There are some curiosities in this account of Lucy’s death. Why, for example, was he, a prominent Lancastrian, not in the King’s army at the outset of the battle, coming there only when he ‘hyrde the goone schotte’ and arriving only after the conflict was over?   The story of the Gregory chronicler is probably not to be taken literally, but is rather intended to emphasise the element of treachery in the knight’s death. That death occurred after the battle was over; and it was provoked not by the differing political allegiances of killer and killed (although they were on different sides) but by a base personal motive on the part of the former.

Other evidence indirectly implicates Lucy’s wife Margaret in the murder. Another chronicle account specifically identifies the killer as John Stafford, who, very soon after the battle, took Lucy’s widow as his wife. Thus one likely explanation for these events is that Lucy’s wife, who was some 40 years his junior, had begun a liaison with Stafford and that Stafford had then taken advantage of the chaos of battle to remove her troublesome husband.

Stafford’s interest in Margaret may have been as much financial as emotional. On his marriage to Margaret, his third wife, in 1457, Sir William had settled upon her a life interest in a valuable part of his extensive estates. As Stafford had few lands of his own, her hand promised him the acres he lacked. For Margaret the advantages of the match are less obvious, and, in any event, their marriage was to be very brief. A marriage that began with death in battle quickly ended in the same way. Stafford enjoyed a brief period of prominence due to Margaret’s lands, sitting as MP for Worcestershire in the Yorkist Parliament of October 1460 before being killed in the Yorkist ranks at the battle of Towton in the following March.

Margaret’s own subsequent history was also short.   Having lost two husbands in the space of eight months, she found herself under pressure to marry again and took as her third, Thomas Wake of Blisworth (Northamptonshire), a servant of the earl of Warwick. She has also been tentatively and probably mistakenly identified as one of Edward IV’s mistresses.

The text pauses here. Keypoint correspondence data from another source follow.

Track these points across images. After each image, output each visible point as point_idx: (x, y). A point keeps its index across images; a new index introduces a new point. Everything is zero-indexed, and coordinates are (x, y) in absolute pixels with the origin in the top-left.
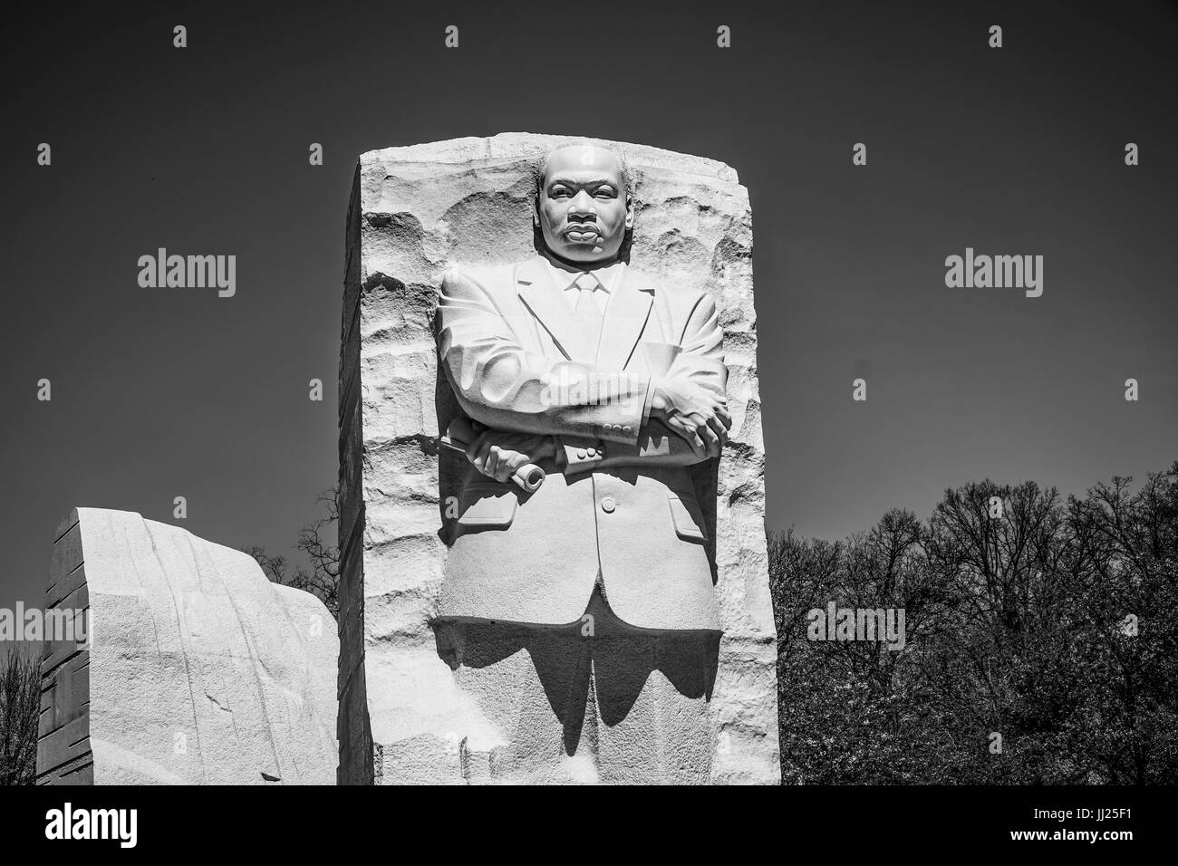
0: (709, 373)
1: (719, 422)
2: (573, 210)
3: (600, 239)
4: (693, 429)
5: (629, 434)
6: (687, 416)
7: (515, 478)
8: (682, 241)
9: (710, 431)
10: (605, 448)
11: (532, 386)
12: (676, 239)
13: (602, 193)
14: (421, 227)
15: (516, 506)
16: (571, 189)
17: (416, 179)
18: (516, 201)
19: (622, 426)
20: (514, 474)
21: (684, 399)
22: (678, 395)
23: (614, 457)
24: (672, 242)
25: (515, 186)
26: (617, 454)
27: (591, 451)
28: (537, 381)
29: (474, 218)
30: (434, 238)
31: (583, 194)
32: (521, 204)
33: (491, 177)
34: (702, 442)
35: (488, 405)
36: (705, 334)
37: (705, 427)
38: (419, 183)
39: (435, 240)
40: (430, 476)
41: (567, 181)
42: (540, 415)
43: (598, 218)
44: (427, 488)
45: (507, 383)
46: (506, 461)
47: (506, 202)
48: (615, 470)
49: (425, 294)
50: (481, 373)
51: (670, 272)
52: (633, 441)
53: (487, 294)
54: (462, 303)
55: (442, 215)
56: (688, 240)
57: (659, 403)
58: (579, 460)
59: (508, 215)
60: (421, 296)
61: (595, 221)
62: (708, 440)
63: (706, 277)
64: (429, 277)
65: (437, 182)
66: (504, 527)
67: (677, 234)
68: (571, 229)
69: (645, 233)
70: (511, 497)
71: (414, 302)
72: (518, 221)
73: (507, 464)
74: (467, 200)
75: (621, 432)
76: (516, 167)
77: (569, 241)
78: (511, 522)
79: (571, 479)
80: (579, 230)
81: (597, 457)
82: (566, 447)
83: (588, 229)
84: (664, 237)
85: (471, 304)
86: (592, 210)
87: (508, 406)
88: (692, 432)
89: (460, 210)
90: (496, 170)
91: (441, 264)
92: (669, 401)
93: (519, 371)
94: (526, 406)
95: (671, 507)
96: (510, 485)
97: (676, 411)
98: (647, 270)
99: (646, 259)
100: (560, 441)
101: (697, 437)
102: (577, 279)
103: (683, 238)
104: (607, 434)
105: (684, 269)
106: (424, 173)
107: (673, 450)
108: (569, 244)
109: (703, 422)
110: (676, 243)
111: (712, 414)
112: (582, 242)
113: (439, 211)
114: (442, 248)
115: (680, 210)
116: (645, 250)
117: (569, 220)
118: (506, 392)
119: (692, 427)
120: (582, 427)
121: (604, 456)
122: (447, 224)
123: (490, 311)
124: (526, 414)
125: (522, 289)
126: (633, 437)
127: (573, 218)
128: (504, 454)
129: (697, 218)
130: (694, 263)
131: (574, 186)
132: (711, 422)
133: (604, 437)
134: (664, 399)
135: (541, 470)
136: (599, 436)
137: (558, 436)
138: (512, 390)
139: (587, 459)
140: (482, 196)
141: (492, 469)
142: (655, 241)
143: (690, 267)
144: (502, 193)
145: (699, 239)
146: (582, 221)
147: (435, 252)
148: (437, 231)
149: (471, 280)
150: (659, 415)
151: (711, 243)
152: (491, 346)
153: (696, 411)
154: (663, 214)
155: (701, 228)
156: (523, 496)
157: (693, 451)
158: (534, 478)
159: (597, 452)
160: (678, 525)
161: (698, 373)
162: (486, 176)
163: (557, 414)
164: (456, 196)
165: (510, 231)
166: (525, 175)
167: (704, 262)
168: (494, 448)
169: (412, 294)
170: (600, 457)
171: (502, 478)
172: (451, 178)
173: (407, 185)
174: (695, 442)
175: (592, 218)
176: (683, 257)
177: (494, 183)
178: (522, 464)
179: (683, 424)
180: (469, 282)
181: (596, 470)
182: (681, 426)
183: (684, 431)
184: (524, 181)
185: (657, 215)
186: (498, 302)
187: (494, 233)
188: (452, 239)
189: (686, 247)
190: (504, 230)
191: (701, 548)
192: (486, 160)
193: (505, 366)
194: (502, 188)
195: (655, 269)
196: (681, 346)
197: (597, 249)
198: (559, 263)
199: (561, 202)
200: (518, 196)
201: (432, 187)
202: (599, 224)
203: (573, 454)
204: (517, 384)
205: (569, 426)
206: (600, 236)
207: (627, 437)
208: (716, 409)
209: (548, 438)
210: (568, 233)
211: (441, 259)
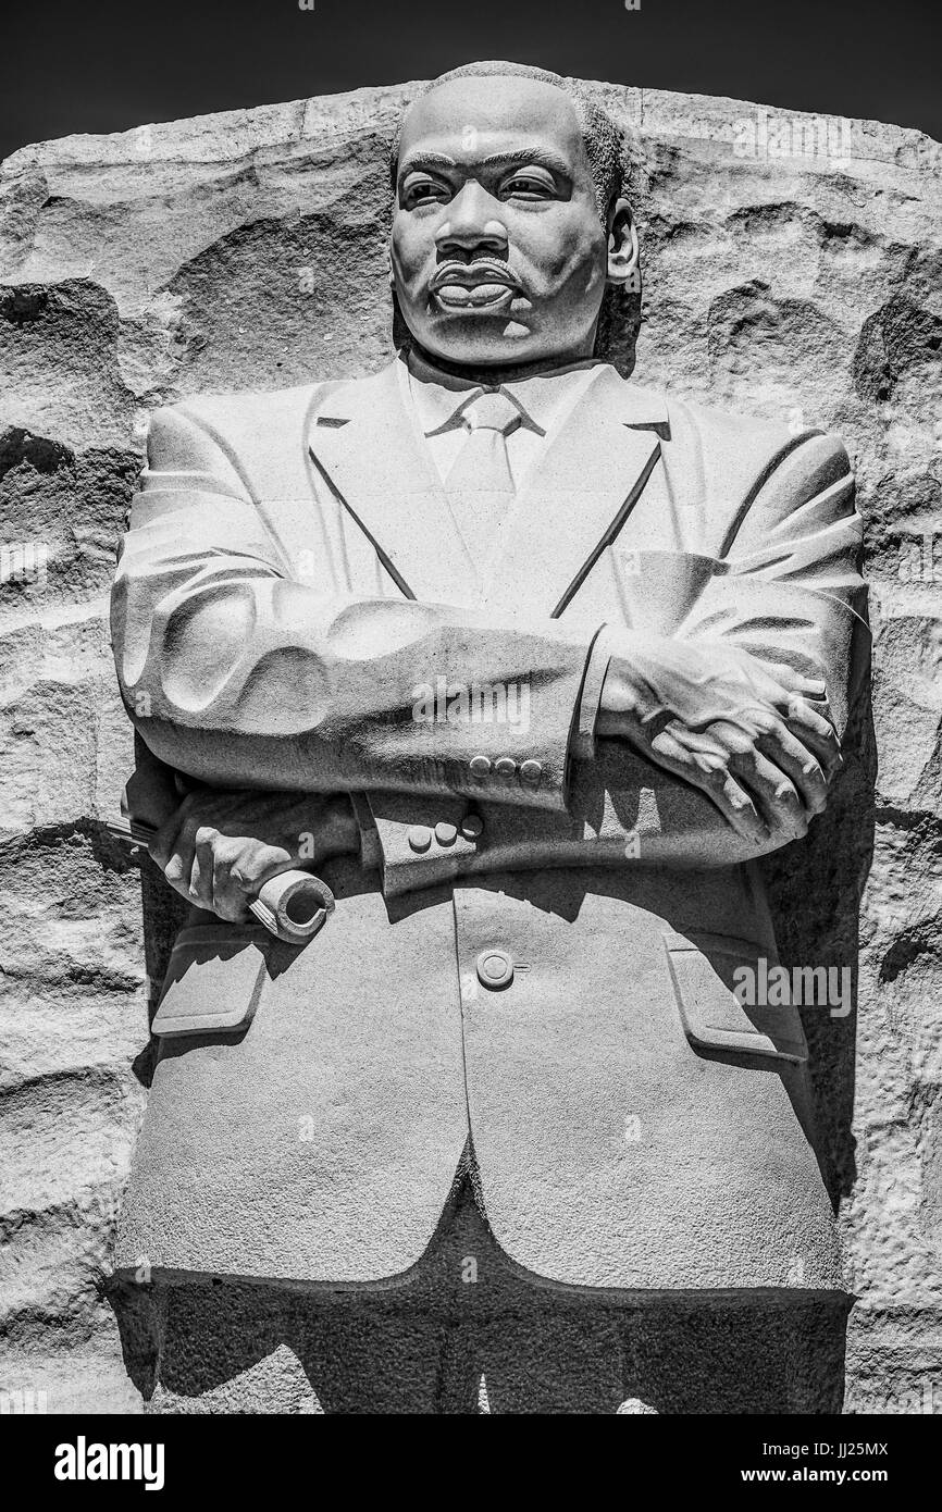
0: (786, 623)
1: (792, 743)
2: (445, 230)
3: (524, 303)
4: (718, 763)
5: (540, 779)
6: (700, 729)
7: (258, 908)
8: (773, 310)
9: (765, 767)
10: (483, 820)
11: (284, 667)
12: (759, 305)
13: (524, 186)
14: (115, 311)
15: (260, 980)
16: (447, 181)
17: (115, 199)
18: (350, 234)
19: (517, 759)
20: (253, 897)
21: (688, 684)
22: (676, 677)
23: (511, 843)
24: (749, 313)
25: (347, 198)
26: (515, 835)
27: (446, 830)
28: (296, 654)
29: (248, 283)
30: (143, 334)
31: (472, 190)
32: (364, 241)
33: (292, 182)
34: (745, 798)
35: (179, 720)
36: (798, 530)
37: (749, 756)
38: (123, 208)
39: (147, 340)
40: (115, 921)
41: (432, 162)
42: (305, 741)
43: (513, 251)
44: (108, 953)
45: (224, 662)
46: (231, 864)
47: (326, 238)
48: (517, 879)
49: (121, 473)
50: (160, 639)
51: (740, 388)
52: (554, 800)
53: (228, 451)
54: (170, 479)
55: (168, 279)
56: (789, 307)
57: (620, 695)
58: (414, 856)
59: (331, 269)
60: (113, 481)
61: (503, 255)
62: (764, 792)
63: (838, 398)
64: (129, 430)
65: (168, 203)
66: (232, 1036)
67: (762, 294)
68: (442, 280)
69: (672, 294)
70: (251, 957)
71: (97, 495)
72: (355, 283)
73: (234, 872)
74: (233, 240)
75: (516, 775)
76: (353, 154)
77: (441, 311)
78: (247, 1022)
79: (402, 905)
80: (461, 279)
81: (462, 845)
82: (381, 823)
83: (481, 276)
84: (725, 301)
85: (186, 480)
86: (492, 228)
87: (225, 720)
88: (718, 772)
89: (215, 265)
90: (308, 164)
91: (158, 397)
92: (647, 690)
93: (252, 626)
94: (271, 719)
95: (672, 969)
96: (249, 929)
97: (668, 717)
98: (679, 385)
99: (676, 357)
100: (364, 805)
101: (732, 785)
102: (464, 406)
103: (776, 303)
104: (480, 782)
105: (780, 380)
106: (143, 186)
107: (672, 821)
108: (444, 318)
109: (743, 743)
110: (758, 317)
111: (770, 720)
112: (470, 310)
113: (163, 269)
114: (160, 357)
115: (772, 237)
116: (674, 335)
117: (441, 257)
118: (222, 683)
119: (712, 757)
120: (413, 767)
121: (483, 843)
122: (179, 300)
123: (229, 493)
124: (270, 739)
125: (322, 439)
126: (551, 788)
127: (450, 249)
128: (226, 847)
129: (817, 253)
130: (806, 365)
131: (450, 173)
132: (768, 743)
133: (475, 791)
134: (635, 686)
135: (321, 887)
136: (462, 790)
137: (361, 794)
138: (235, 678)
139: (436, 850)
140: (271, 227)
141: (204, 888)
142: (700, 311)
143: (794, 374)
144: (316, 217)
145: (821, 305)
146: (468, 256)
147: (145, 369)
148: (150, 318)
149: (197, 421)
150: (623, 727)
151: (853, 316)
152: (194, 572)
153: (728, 714)
154: (726, 247)
155: (826, 278)
156: (280, 954)
157: (728, 823)
158: (301, 906)
159: (460, 833)
160: (690, 1018)
161: (755, 623)
162: (284, 181)
163: (344, 739)
164: (207, 233)
165: (336, 309)
166: (373, 168)
167: (834, 362)
168: (204, 833)
169: (92, 475)
170: (473, 846)
171: (228, 911)
172: (202, 193)
173: (94, 216)
174: (726, 798)
175: (493, 247)
176: (779, 351)
177: (297, 195)
178: (270, 870)
179: (691, 750)
180: (192, 428)
181: (465, 879)
182: (685, 756)
183: (694, 767)
184: (369, 184)
185: (708, 251)
186: (249, 470)
187: (297, 316)
188: (189, 334)
189: (785, 324)
190: (320, 306)
191: (772, 1079)
192: (289, 145)
193: (223, 620)
194: (319, 204)
195: (701, 382)
196: (725, 560)
197: (514, 329)
198: (431, 370)
199: (422, 216)
200: (353, 220)
201: (158, 215)
202: (517, 264)
203: (397, 840)
204: (244, 663)
205: (381, 766)
206: (519, 293)
207: (535, 788)
208: (782, 708)
209: (338, 800)
210: (436, 291)
211: (157, 384)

Her eventful life ended on 4 August 1466 at the age of only about 28, and the probability is that she died of complications arising from childbirth. A son, John, had been born to her and Wake only three months before she died. A brass to her memory survives in the church of Ingrave in Essex. She may also have a unique claim to fame as the wife of two MPs, the second of whom was responsible for the death of the first.

SJP

For further details of Margaret’s life: S.J. Payling, ‘Widows and the Wars of the Roses: the Turbulent Marital History of Edward IV’s Putative Mistress, Margaret, daughter of Sir Lewis John of West Horndon, Essex’, in The Fifteenth Century XIV, ed. L. Clark (Woodbridge, 2015)

5 thoughts on “The battle of Northampton and the strange death of Sir William Lucy MP

  1. Thank you for this very interesting article.
    I was especially intrigued to read that Margaret later married Thomas Wake (who is an ancestor of mine) as I’d always thought that she had married Thomas’s brother, John. I really need to follow this up, so I do hope the book will be available from my local library after its publication so I can read your essay in full.

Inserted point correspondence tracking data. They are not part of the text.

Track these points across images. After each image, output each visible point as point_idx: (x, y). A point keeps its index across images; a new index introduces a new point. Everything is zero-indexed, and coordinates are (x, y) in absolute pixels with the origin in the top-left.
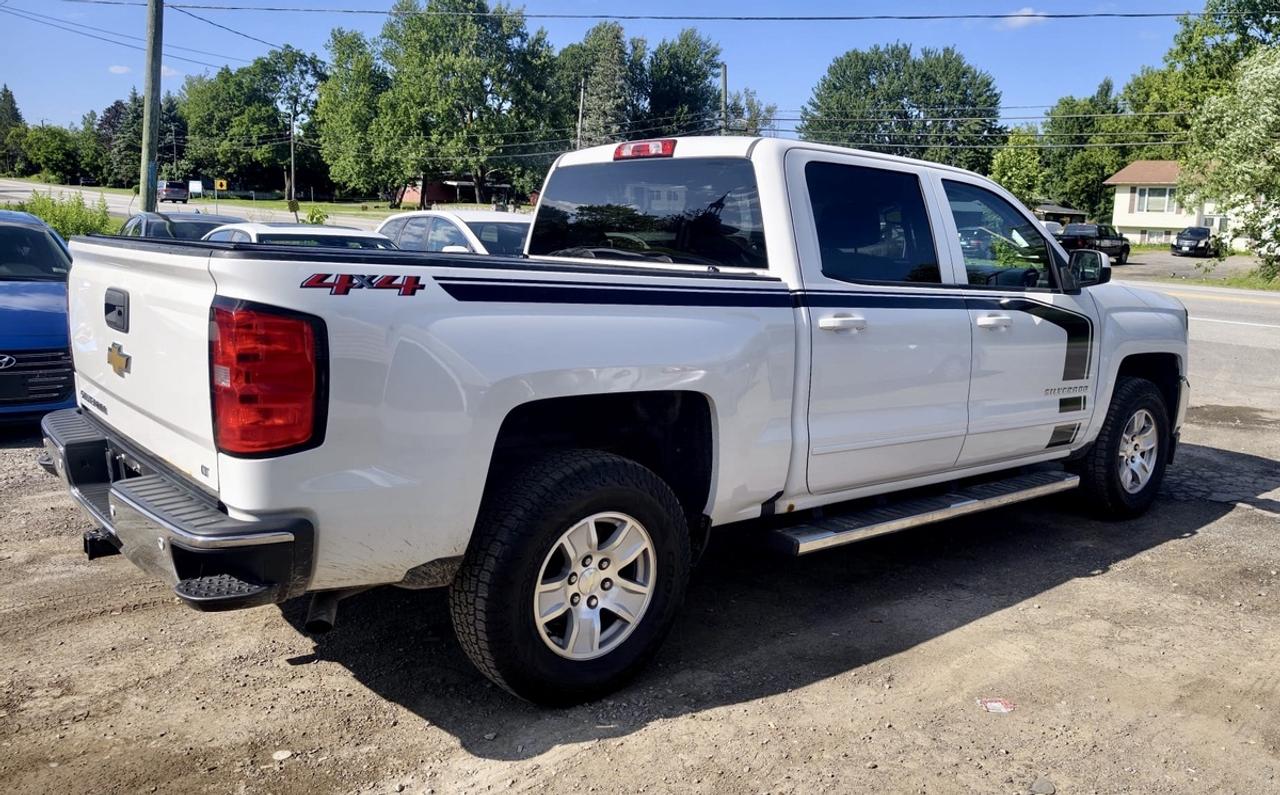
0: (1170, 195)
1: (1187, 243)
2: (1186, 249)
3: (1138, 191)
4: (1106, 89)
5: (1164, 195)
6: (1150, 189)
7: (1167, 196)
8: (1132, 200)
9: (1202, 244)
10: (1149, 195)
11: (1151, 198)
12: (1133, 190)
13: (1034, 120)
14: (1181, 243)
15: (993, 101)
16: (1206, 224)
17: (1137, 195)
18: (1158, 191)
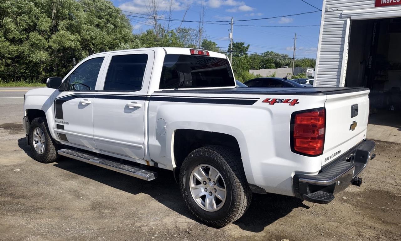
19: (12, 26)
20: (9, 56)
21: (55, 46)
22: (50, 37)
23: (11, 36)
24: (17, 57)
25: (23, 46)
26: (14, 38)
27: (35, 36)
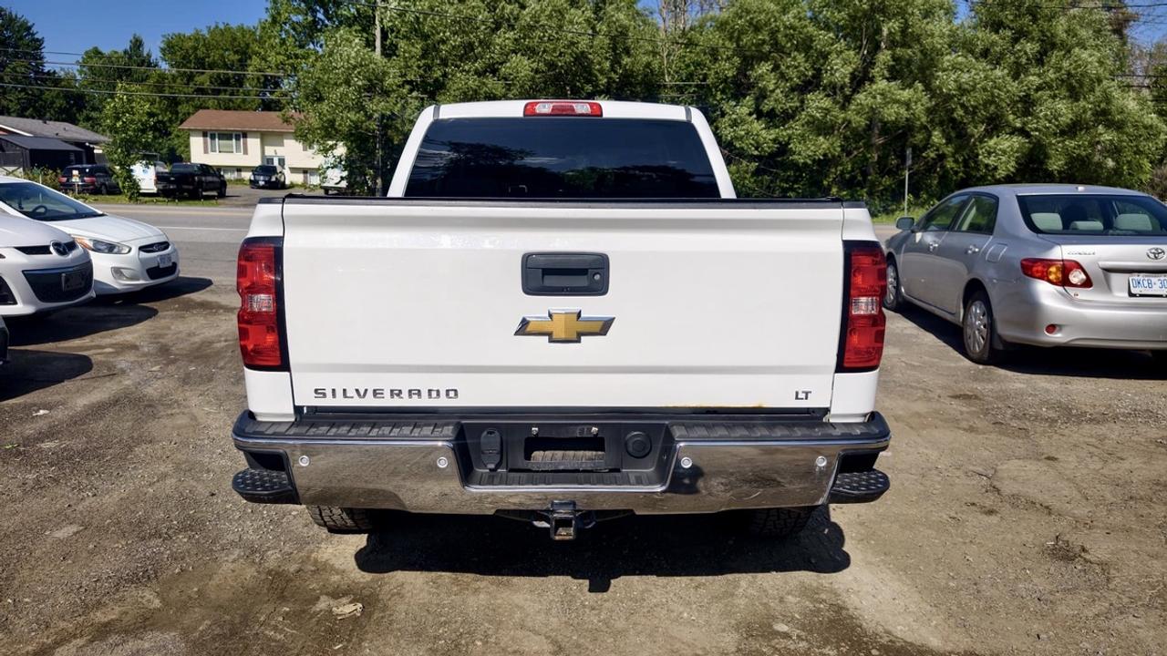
0: (236, 139)
1: (262, 178)
2: (262, 183)
3: (209, 135)
4: (137, 44)
5: (231, 139)
6: (219, 134)
7: (234, 140)
8: (205, 143)
9: (273, 179)
10: (219, 139)
11: (221, 141)
12: (205, 134)
13: (70, 66)
14: (257, 177)
15: (38, 44)
16: (268, 163)
17: (209, 139)
18: (226, 136)
19: (770, 82)
20: (756, 153)
21: (859, 121)
22: (848, 99)
23: (767, 106)
24: (772, 155)
25: (789, 128)
26: (773, 110)
27: (817, 103)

  2. Interesting about noblewomen in medieval times. Elizabeth Woodville, wife to
    Edward the fourth, possibly had a hand in the deaths of the Earl of Desmond, George Duke of Clarence and Eleanor Talbot (whom Edward was said to have married before Elizabeth Woodville) perhaps being used as pawns in truce,land, and or money deals ,makes one a wee bit cynical about life and married life in particular.